Elevando a temperatura

Não somos seres pacíficos. A paz é desejada pela maioria de nós, é verdade, mas essa não é a natureza animal dos sapiens. A paz vem com a razão, e a razão talvez seja algo raro entre nós. Desde o início de nossas vidas lidamos com disputas, de pequenas a grandes, e quanto mais emocionais nos encontramos, de formas mais agressivas reagimos. Temos uma tendência inata em defender nossa prole, nossos territórios e nossos alimentos, custe o que custar. Certas causas parecem justas, e são, mas a linha que divide o que é justo e o que não é pode ser muito tênue. E nós, os sapiens, somos bons em inventar motivos que justifiquem atuarmos em prol dos nossos interesses, atropelando a razão, mesmo que esses sejam conscientemente injustos.

Em nossos milhares de anos de história, nunca estivemos verdadeiramente em paz, temos apenas períodos de relativa tranquilidade quando há um equilíbrio das forças dominantes.
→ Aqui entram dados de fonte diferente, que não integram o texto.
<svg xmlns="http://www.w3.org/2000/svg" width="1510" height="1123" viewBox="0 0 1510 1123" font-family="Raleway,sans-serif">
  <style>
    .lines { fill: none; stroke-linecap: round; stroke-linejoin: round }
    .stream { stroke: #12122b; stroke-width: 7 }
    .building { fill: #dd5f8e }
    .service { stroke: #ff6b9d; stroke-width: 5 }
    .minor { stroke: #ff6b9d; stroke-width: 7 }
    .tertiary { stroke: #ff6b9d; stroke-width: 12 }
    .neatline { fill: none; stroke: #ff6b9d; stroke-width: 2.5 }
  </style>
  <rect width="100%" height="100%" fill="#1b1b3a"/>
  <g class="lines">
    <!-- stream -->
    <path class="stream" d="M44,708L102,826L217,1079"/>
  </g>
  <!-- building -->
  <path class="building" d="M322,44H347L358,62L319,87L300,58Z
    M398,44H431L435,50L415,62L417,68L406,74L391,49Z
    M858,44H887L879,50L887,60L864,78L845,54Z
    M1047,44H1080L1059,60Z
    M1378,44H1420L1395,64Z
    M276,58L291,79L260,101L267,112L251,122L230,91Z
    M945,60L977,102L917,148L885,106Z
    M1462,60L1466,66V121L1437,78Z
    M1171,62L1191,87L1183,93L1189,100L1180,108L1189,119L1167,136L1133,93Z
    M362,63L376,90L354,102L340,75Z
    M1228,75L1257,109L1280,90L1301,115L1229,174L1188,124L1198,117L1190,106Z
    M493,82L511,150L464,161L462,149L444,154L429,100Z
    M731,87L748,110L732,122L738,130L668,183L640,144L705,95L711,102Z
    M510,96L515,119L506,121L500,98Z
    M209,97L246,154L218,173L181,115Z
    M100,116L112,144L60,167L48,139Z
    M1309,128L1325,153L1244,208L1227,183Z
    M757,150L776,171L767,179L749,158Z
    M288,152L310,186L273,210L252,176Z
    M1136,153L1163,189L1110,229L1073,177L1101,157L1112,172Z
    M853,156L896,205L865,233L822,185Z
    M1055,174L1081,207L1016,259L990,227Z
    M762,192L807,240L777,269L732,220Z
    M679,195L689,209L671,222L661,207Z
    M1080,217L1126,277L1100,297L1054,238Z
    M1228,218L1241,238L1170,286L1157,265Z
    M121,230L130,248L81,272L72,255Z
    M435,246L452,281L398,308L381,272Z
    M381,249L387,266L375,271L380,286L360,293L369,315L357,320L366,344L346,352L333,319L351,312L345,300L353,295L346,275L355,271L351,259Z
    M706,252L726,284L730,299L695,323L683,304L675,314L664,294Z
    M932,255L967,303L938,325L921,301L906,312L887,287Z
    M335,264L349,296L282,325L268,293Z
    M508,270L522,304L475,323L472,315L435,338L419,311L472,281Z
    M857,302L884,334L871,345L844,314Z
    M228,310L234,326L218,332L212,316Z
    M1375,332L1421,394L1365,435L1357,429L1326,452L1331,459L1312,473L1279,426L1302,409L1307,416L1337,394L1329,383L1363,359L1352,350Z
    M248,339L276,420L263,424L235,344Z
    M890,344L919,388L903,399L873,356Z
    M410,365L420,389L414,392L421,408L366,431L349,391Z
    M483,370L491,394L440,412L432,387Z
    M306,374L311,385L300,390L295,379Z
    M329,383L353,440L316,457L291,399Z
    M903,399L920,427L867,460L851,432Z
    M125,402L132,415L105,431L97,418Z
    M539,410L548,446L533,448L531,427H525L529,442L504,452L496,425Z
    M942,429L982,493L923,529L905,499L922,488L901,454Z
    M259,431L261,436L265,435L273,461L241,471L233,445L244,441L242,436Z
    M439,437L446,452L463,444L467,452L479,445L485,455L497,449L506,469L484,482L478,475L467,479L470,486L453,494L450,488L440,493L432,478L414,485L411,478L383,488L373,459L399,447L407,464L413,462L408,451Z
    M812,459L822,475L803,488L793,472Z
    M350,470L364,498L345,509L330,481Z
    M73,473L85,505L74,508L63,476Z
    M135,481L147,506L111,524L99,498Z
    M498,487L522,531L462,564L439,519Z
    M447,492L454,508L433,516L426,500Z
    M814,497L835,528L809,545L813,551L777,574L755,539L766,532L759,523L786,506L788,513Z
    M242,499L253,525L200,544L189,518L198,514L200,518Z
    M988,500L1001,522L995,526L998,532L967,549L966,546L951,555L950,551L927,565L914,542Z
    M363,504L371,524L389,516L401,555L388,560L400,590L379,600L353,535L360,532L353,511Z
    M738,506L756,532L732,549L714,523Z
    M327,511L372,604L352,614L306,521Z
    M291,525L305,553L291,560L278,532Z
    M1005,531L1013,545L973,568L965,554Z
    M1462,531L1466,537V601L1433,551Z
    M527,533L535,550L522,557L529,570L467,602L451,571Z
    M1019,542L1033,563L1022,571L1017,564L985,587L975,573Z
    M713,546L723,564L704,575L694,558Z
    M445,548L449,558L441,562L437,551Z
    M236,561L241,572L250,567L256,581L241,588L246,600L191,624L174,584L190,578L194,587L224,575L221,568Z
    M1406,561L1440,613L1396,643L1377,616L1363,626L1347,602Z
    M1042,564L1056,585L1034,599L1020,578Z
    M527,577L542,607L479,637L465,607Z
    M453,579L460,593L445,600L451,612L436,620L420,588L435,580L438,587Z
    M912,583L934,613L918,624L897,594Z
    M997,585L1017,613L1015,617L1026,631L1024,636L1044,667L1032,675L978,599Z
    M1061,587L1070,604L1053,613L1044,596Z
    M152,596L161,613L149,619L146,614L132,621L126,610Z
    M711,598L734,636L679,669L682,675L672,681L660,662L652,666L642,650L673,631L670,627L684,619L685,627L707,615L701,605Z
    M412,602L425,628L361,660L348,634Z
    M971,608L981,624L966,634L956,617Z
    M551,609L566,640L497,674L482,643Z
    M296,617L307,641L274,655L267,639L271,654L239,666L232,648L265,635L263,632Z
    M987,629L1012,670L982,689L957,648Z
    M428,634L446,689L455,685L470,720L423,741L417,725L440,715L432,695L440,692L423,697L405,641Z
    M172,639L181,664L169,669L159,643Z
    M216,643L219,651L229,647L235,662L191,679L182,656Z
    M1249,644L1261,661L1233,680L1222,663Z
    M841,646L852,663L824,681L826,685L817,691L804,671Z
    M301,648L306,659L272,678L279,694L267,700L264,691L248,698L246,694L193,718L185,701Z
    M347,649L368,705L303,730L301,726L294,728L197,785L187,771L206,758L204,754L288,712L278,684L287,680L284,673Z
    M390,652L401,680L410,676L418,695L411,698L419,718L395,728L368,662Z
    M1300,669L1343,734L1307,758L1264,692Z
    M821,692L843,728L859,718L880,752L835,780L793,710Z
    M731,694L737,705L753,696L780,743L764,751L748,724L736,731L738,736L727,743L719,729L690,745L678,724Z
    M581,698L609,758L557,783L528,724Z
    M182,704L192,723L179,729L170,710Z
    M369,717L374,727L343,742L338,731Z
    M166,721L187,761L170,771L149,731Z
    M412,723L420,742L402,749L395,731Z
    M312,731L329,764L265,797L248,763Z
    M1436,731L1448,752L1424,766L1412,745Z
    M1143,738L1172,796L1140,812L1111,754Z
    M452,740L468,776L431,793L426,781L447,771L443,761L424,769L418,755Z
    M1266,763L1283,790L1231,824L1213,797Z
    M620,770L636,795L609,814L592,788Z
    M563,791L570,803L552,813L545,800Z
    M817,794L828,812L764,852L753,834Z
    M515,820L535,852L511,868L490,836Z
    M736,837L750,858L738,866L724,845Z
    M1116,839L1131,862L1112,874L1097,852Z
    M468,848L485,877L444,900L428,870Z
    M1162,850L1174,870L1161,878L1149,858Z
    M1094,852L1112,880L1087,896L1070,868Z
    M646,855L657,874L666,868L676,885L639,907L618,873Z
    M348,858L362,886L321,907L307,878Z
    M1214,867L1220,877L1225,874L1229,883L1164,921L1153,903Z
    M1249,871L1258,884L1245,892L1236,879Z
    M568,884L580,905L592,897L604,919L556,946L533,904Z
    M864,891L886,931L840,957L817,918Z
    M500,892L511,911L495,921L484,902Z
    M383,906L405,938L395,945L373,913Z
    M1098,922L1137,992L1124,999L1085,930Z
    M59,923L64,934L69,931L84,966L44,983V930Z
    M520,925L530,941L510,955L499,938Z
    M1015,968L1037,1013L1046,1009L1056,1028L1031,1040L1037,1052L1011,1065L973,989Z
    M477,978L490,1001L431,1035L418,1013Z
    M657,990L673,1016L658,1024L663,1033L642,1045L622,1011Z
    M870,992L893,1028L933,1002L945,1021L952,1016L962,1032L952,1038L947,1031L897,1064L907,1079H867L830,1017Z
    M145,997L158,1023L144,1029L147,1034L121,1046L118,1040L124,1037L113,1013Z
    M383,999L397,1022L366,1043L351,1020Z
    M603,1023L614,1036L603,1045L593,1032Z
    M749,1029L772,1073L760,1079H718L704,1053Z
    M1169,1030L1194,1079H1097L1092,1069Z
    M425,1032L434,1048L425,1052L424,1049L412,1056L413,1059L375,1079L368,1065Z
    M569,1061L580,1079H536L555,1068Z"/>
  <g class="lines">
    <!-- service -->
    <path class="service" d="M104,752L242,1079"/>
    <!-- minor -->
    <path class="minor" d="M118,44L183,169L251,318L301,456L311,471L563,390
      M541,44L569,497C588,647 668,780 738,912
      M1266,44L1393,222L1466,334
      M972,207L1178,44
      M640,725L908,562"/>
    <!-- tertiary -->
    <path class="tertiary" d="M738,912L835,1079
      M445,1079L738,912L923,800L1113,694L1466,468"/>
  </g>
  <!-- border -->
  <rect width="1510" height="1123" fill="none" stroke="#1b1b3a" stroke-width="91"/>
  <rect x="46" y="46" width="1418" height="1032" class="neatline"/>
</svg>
Em grande parte do mundo hoje, a depender de onde vivemos, temos uma certa sensação de paz e nos sentimos distantes da realidade de uma guerra em grande escala. Em junho desse ano, 2024, quando a Europa celebrou os 80 anos do desembarque das tropas aliadas na Normandia, o ponto de inflexão na Segunda Guerra Mundial, apenas um pequeno número de veteranos da batalha, quase todos centenários, esteve presente. Em breve, nenhuma pessoa viva trará em suas próprias memórias os horrores da guerra que, direta ou indiretamente, ceifou a vida de mais de 70 milhões de nós e impactou, em diferentes graus, todos os cantos do planeta. E, por mais que tenhamos incontáveis testemunhos e registros áudio visuais, nada tem maior poder de dissuasão do que a memória.
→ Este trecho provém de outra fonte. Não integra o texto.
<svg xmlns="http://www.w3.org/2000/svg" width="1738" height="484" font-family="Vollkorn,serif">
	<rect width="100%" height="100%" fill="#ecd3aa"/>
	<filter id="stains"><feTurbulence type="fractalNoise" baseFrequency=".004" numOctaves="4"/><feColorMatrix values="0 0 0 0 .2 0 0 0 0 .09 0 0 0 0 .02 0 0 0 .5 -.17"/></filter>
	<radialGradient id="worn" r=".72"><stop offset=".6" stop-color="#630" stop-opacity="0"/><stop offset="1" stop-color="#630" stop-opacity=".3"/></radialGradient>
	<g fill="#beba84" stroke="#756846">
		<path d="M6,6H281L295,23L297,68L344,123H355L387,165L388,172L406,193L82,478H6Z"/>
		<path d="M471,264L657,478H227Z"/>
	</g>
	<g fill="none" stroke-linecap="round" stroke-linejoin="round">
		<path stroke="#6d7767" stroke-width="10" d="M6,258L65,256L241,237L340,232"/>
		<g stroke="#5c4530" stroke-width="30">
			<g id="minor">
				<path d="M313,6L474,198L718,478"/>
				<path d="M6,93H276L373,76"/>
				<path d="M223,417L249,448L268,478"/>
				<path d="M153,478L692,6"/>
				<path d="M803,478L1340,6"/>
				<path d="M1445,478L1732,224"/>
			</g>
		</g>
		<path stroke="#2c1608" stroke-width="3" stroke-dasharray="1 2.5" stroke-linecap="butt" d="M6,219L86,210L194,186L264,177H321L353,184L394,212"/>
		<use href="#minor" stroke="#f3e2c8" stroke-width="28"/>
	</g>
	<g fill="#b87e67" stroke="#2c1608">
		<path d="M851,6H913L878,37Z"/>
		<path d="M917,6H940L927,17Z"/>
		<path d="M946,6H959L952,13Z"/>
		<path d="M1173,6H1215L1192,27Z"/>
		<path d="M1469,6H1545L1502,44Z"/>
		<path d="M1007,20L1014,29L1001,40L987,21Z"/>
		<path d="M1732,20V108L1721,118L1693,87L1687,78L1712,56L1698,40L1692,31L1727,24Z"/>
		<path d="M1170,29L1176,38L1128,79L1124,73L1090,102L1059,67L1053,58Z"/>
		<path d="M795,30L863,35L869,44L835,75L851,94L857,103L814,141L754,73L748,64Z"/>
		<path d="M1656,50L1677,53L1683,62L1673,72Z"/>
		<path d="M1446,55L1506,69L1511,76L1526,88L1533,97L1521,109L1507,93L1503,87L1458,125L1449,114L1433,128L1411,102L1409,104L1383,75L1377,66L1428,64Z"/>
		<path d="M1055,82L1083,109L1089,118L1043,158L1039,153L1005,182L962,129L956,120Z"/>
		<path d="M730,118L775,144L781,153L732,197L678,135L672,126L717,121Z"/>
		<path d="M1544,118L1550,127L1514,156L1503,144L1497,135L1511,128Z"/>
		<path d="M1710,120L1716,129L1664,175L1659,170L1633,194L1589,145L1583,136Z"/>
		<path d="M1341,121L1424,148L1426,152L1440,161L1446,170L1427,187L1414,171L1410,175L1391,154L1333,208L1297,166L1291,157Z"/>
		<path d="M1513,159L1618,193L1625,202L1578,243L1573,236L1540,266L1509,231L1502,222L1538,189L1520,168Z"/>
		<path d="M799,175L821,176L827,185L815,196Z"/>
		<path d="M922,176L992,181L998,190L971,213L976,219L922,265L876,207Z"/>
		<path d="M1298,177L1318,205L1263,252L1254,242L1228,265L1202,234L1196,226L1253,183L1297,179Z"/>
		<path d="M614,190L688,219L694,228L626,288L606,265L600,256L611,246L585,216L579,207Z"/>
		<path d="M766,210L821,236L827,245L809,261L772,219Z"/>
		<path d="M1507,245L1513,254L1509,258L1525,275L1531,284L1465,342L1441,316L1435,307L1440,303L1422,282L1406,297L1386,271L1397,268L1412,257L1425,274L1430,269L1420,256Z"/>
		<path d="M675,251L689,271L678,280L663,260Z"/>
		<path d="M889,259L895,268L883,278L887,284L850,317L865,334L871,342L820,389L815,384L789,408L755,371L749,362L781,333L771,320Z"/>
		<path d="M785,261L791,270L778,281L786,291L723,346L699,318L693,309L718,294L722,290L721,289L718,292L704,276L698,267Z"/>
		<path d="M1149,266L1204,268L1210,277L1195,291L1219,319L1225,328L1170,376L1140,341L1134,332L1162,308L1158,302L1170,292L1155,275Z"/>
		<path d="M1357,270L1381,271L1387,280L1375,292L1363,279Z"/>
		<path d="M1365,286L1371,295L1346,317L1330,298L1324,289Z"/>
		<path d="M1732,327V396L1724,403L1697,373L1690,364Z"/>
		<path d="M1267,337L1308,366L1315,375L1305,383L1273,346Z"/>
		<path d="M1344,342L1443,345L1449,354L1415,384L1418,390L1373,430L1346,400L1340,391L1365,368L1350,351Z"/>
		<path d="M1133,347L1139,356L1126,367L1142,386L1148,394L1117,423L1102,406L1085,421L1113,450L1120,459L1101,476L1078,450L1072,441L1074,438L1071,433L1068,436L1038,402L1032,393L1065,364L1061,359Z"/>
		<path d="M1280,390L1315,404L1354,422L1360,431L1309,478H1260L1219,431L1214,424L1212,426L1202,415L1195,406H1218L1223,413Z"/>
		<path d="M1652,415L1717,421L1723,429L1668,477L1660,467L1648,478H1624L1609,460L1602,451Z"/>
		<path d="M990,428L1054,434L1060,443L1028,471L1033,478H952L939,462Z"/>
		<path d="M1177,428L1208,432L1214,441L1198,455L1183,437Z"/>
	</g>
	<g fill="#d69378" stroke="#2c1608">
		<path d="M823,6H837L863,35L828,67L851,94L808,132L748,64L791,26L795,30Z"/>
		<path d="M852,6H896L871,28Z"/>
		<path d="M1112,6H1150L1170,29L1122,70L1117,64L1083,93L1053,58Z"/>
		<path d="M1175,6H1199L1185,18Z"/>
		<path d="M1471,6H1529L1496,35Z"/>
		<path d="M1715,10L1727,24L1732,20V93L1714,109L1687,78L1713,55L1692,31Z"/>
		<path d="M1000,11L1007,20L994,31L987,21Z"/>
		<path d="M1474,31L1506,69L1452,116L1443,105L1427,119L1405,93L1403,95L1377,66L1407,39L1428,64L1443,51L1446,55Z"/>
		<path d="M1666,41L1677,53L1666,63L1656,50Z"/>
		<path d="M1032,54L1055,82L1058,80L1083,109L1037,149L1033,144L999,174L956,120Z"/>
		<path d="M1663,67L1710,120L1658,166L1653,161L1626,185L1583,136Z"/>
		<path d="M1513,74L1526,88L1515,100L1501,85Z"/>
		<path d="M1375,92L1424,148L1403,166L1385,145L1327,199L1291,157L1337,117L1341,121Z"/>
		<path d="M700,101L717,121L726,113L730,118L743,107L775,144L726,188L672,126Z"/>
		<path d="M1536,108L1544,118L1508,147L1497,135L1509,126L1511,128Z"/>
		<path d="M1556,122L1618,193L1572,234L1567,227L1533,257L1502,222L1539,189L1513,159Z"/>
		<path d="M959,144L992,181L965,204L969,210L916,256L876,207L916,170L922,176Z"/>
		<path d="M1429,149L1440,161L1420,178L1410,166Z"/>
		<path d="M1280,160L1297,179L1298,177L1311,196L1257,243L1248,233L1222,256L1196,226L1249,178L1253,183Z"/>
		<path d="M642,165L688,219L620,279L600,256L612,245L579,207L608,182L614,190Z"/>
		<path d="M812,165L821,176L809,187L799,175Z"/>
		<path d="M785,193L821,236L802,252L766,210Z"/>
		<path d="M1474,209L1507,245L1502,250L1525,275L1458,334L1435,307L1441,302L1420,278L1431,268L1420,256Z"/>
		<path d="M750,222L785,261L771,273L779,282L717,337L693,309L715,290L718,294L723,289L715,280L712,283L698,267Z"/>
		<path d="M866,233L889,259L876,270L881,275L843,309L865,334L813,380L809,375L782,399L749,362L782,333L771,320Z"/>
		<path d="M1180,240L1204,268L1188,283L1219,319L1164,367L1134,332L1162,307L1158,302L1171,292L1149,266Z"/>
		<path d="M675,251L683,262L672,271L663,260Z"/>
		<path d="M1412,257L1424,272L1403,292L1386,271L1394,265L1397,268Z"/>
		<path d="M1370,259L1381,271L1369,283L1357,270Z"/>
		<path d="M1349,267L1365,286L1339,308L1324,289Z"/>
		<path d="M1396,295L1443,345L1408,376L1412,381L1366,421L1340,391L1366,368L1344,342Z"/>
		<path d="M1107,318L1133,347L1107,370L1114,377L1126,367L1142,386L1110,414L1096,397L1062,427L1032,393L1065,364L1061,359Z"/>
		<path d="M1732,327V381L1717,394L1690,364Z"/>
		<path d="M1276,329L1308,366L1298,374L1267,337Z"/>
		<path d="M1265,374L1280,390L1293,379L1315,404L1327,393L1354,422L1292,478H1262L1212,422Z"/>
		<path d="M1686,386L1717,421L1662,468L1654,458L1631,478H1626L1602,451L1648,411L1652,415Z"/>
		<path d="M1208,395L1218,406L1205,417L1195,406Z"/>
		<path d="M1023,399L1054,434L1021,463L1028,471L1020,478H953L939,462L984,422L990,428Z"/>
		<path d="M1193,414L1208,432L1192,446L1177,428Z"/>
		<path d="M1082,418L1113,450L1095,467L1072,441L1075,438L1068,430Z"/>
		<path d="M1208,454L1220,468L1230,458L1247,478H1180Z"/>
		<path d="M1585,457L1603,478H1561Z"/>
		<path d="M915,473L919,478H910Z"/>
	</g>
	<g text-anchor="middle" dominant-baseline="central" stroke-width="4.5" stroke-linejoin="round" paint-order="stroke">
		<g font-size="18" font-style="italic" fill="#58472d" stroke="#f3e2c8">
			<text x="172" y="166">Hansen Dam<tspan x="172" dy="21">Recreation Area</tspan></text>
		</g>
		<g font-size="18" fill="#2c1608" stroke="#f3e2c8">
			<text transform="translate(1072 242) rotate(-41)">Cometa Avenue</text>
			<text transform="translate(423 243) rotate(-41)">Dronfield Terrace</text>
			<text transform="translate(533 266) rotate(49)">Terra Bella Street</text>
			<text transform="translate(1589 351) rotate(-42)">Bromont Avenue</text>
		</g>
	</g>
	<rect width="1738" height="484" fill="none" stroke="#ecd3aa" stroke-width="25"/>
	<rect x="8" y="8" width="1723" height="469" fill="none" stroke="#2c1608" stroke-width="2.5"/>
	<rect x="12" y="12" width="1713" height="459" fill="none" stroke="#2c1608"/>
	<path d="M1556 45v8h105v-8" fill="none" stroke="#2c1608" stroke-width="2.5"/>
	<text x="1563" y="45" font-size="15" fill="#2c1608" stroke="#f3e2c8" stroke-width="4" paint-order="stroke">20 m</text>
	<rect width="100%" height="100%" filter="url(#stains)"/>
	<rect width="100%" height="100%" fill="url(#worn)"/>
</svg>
No entanto, ouvir sobre sentir-se em razoável paz certamente soa chocante para um número imenso e crescente de seres humanos que vivem em zonas de guerras e conflitos. Uma breve pesquisa basta para deixar claro o nível de tensão e violência entre nós; segundo cálculos das Nações Unidas, cerca de 2 bilhões de pessoas, ou assustadores 25% de todos os sapiens, vivem em locais críticos. Se tivemos algum equilíbrio entre superpotências no pós-guerra – apesar dos muitos confrontos por procuração durante todo o período da Guerra Fria – isso agora é parte da história, o mundo está se rearranjando. E isso, infelizmente, não acontece sem disputas. A razão não prevalece em um número suficientemente grande de pessoas para que guerras sejam evitadas.

Gostaria de esbanjar mais otimismo, como o fazia até pouco tempo atrás, desde quando aprendi que, historicamente, nunca duas democracias (verdadeiras) entraram em guerra. Essa pode até ser ainda uma máxima válida, mas estamos testemunhando uma quantidade crescente de nações caminhando para extremos, corroendo processos democráticos conquistados a duras penas. Não estamos mais divididos em capitalismo versus comunismo; URSS não existe mais, a China hoje é segunda economia do planeta. Por mais que os conceitos de direita e esquerda existam, são panos de fundo para algo muito mais explosivo; o flerte de povos democráticos com extremismos nacionalistas e o alinhamento das grandes autocracias. Estamos perigosamente elevando a temperatura geopolítica.

Se de um lado temos a Rússia, a China e o Irã, ampliando seus interesses regionais e arrastando para suas esferas de influência todas as outras autocracias menores, para as quais não resta outro caminho, do outro estão os Estados Unidos, a Europa e as nações do Pacífico, observando em estado de nervos o que se desenrola, correndo atrás do tempo perdido em erros estratégicos de defesa e reorganizando alianças, tentando manter coesas o resto das nações que ainda enxergam o valor de suas liberdades. É uma visão simplificada, sem dúvida, já que no meio do caminho há uma série de países sem um alinhamento claro e automático com um ou outro bloco. Monarquias do Oriente Médio, ditaduras africanas e centro americanas, sudeste asiático, Índia-Paquistão; são colchas de retalhos, há de tudo um pouco e muito a ser resolvido.

A guerra russa na Ucrânia, as ameaças chinesas sobre Taiwan e o barril de pólvora Israel-Palestina atiçado pelo patrocínio iraniano a grupos radicais, todos ao mesmo tempo, configuram um momento extremamente inflamável. Basta um passo em falso para uma reação em cadeia feito 1914, exatos 110 anos atrás, quando vivíamos um mundo em prosperidade, inebriados com os avanços sem paralelo proporcionados pela revolução industrial, jamais seríamos capazes de imaginar o que estava por vir. Fazia, naquela época, 1 século que a Europa estava em paz, a guerra parecia ter tornado-se obsoleta. Quando estamos com os nervos a flor da pele, tudo pode acontecer.